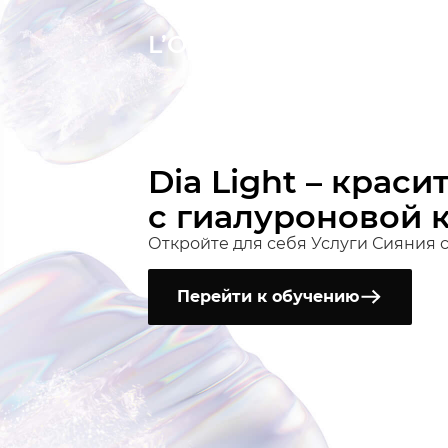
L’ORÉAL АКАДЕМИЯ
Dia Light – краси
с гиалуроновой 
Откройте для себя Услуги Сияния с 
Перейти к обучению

---

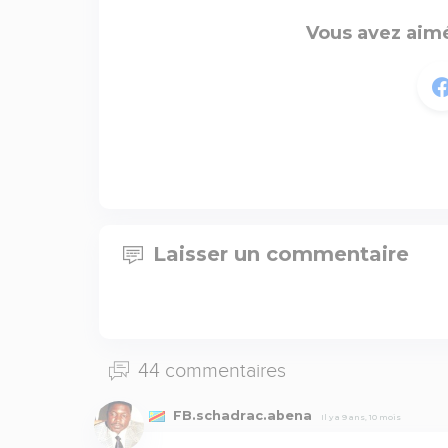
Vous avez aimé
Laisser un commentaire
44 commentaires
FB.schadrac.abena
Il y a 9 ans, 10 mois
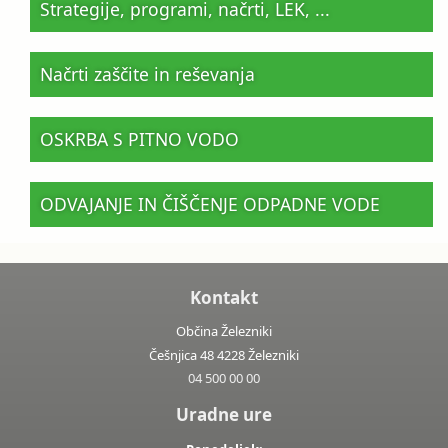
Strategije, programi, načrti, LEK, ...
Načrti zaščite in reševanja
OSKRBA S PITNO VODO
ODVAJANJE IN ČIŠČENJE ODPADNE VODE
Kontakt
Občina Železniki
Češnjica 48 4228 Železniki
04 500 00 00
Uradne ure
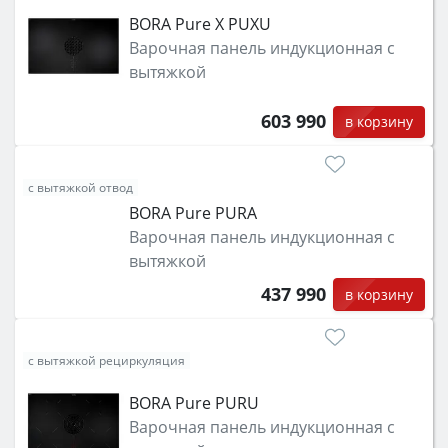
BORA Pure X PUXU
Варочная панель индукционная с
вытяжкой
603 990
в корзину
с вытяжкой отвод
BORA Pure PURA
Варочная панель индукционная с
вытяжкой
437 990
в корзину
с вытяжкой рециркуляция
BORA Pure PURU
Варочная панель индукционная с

◆ Activity ◆
Retype the lines starting at the one containing "L’ORÉAL АКАДЕМИЯ" and ending at the one containing "Перейти к обучению", both included, exactly as they appear.

◆ Result of this task ◆
L’ORÉAL АКАДЕМИЯ
Dia Light – краси
с гиалуроновой 
Откройте для себя Услуги Сияния с 
Перейти к обучению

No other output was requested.